In the 2014 checklist, cancer and constitutive testing of human DNA were strongly represented, says Rakesh Nagarajan, MD, PhD, chief biomedical informatics officer at PierianDx and adjunct associate professor of pathology and immunology, Washington University School of Medicine. “Over the next few years there was increasing recognition that NGS could be used in infectious diseases and pharmacogenomics. There was some information pertaining to those areas at the time of the initial checklist, but they were not a major focus.”

For the revised 2017 checklist, released in August, he and others reviewed the recently published literature and the checklist as a whole and made either structural or higher-level recommendations that can be taken on in future years. The reviewers were in four subgroups, each with its own focus: molecular oncology, inherited disease, infectious disease, and pharmacogenomics.

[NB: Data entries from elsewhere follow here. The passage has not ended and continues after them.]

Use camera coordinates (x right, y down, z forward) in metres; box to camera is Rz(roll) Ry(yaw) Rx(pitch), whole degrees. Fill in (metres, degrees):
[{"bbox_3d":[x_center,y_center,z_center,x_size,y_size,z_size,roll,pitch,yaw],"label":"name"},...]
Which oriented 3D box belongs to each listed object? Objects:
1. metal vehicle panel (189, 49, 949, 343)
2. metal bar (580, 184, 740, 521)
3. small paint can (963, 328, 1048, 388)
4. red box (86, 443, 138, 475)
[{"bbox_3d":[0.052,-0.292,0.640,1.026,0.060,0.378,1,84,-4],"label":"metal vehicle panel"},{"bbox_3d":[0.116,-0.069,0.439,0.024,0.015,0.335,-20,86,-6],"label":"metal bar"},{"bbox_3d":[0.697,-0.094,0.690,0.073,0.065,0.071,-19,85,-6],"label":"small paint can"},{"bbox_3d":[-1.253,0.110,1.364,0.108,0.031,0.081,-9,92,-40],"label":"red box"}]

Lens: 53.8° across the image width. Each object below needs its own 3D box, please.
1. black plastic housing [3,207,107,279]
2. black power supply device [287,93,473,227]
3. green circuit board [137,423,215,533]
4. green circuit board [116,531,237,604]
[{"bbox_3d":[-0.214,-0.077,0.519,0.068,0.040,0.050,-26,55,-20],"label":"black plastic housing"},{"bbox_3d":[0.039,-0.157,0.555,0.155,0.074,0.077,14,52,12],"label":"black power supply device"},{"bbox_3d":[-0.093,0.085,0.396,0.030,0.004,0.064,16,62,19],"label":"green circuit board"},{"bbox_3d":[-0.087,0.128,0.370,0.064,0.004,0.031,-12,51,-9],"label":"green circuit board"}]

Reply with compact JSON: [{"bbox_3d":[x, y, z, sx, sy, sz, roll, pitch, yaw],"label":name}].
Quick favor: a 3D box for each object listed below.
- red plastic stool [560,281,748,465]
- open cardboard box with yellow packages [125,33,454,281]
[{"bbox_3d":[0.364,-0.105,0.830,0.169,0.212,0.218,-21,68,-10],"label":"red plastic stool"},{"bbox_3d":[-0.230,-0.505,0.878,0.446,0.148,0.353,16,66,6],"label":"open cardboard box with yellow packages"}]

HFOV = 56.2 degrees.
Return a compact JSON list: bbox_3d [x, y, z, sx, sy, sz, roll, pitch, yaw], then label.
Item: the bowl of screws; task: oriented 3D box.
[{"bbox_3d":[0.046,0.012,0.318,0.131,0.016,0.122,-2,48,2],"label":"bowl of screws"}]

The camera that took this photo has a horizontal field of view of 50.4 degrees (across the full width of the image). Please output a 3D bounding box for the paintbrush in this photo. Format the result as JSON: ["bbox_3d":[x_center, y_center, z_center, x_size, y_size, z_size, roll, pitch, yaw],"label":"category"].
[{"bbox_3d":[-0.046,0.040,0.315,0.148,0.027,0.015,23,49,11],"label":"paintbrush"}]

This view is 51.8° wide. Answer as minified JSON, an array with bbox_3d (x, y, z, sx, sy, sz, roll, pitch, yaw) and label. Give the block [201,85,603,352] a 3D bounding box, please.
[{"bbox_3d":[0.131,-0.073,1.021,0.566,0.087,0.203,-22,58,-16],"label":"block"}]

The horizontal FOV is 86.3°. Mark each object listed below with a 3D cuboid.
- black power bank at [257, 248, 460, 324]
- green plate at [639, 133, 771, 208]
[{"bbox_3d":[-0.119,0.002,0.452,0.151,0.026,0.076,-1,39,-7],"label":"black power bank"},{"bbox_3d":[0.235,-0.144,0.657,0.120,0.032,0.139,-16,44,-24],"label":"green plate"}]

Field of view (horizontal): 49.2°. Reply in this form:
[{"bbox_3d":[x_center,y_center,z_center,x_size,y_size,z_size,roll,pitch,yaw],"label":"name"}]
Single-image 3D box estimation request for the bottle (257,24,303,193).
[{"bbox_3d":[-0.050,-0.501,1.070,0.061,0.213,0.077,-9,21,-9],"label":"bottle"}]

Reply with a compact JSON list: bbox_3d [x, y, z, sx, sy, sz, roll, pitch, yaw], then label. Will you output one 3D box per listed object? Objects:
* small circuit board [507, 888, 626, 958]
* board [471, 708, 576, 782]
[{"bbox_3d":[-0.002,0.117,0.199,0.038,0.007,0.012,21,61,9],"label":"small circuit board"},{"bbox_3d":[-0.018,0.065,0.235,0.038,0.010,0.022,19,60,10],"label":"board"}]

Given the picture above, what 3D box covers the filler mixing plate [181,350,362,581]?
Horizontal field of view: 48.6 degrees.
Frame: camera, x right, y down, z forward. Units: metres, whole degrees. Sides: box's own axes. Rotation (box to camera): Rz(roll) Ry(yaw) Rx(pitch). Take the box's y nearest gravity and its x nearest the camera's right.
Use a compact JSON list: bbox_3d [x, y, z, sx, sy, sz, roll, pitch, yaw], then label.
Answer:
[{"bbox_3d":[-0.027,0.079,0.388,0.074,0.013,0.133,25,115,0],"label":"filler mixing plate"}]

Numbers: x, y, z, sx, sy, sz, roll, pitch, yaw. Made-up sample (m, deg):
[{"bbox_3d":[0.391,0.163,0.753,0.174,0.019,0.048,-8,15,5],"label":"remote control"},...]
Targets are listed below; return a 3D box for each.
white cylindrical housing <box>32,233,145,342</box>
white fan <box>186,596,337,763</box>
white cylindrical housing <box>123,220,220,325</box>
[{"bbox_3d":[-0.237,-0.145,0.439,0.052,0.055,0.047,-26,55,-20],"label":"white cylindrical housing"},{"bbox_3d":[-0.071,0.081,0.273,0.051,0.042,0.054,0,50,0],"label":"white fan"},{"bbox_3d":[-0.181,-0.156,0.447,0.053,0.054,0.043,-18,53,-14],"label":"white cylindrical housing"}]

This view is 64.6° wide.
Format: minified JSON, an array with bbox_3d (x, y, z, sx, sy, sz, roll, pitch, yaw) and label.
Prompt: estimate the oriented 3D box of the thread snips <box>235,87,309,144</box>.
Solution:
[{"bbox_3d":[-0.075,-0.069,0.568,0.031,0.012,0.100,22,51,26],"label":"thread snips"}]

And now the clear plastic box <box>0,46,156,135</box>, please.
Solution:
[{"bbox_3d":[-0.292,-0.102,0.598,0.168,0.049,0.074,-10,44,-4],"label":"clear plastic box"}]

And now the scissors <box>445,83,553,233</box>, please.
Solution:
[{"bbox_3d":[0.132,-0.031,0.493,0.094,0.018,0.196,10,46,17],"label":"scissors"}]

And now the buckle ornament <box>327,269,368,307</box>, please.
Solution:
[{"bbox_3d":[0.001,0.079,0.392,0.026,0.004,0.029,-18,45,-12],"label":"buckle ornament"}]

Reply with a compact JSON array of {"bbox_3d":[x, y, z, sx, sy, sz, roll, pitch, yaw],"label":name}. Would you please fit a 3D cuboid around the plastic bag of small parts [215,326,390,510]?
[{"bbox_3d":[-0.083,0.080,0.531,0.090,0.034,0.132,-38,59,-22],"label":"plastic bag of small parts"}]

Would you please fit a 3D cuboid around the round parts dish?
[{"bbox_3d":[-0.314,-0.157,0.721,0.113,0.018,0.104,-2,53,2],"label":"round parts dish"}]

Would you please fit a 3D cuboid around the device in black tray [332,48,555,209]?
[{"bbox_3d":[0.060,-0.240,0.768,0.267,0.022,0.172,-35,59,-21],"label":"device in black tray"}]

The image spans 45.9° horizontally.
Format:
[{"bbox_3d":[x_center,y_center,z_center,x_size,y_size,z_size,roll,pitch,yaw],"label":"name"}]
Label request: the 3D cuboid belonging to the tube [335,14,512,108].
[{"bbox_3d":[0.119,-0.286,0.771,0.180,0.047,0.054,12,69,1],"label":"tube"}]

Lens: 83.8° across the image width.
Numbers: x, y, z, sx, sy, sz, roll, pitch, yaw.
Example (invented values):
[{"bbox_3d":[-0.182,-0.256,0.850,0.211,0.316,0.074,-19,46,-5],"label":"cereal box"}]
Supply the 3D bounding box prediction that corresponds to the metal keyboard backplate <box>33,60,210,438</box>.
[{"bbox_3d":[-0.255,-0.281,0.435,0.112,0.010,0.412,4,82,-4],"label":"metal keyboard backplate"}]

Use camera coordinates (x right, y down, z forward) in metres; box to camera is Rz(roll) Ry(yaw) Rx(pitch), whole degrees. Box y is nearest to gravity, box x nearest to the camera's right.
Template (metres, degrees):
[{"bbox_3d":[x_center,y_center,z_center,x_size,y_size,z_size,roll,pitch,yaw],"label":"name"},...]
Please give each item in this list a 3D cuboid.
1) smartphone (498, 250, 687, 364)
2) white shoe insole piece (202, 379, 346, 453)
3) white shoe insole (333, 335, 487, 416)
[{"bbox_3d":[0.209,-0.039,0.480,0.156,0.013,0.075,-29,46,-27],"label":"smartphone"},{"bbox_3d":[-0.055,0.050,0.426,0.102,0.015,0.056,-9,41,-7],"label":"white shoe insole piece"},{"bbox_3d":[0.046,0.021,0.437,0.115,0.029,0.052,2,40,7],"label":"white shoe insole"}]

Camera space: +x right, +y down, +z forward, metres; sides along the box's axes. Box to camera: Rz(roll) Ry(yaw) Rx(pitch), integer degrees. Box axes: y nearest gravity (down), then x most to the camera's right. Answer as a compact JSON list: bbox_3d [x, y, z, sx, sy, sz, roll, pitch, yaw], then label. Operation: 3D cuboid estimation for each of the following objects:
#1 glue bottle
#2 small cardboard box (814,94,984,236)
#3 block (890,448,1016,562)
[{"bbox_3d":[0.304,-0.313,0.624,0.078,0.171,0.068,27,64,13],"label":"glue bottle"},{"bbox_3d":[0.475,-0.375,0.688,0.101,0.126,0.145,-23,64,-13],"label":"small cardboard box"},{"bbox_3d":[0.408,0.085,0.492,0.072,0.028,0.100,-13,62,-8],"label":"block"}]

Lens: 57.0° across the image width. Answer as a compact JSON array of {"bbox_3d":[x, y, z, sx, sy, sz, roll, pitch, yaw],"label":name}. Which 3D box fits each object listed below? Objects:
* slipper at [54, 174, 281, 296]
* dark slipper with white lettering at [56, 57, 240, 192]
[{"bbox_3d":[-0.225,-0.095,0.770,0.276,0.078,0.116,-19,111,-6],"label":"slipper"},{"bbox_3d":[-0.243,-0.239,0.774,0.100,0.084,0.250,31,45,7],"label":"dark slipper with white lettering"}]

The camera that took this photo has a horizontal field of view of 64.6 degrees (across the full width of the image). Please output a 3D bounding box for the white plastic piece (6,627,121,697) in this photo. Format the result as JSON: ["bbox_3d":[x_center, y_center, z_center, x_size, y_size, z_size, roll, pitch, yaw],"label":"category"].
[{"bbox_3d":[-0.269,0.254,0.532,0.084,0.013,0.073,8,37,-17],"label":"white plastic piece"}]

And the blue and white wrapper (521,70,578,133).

Their members came not only from the Checklists Committee and NGS Project Team but also from the CAP Molecular Oncology, Microbiology Resource, Personalized Health Care, and Histocompatibility/Identity Testing committees and the CAP/ACMG Biochemical and Molecular Genetics Resource Committee. The CAP Council on Accreditation leads the work to reexamine and revise checklists.

Amajor change in the 2017 checklist addresses the validation of NGS testing methods and how many and what variety of samples should be used for validating NGS. “We added a note about input specimen types,” Dr. Nagarajan explains. “The specimen types you use for validation should be the same types you expect to encounter during testing. You don’t need to test all possible specimen types. However, you shouldn’t evaluate those specimen types in cell lines alone.” What’s important, Dr. Nagarajan emphasizes, is the context. “Cell lines alone are not adequate to satisfy this requirement. You also have to have primary specimen types from patients and a representation of those types you expect to get in clinical work.”

MOL.36015 on “NGS Analytical Wet Bench Process Validation” says, in part, the following: “Due to extensive microbial genetic variation and diversity, it is not possible to perform an NGS test validation that would assess the ability of the test to accurately and reliably detect every possible organism or variant that may be present in a specimen. To address this limitation, a methods-based approach can be used for validation wherein the specimens used for validation contain a representative spectrum of the types of organisms, resistance variants, pathogenic factors, and host-response markers that the test is designed to detect. For tests that are designed for organism detection, common pathogens found in a particular specimen type should be included, when feasible, in the validation to ensure their accurate detection.”

Dr. Nagarajan describes as a “huge” addition the inclusion of language illustrating that the checklist no longer addresses only sequencing the human genome but detection of sequences of microorganisms as well. “Whether you are using specific probes or a metagenomic approach, you must validate specimen types inclusive of the microbiology process,” he says.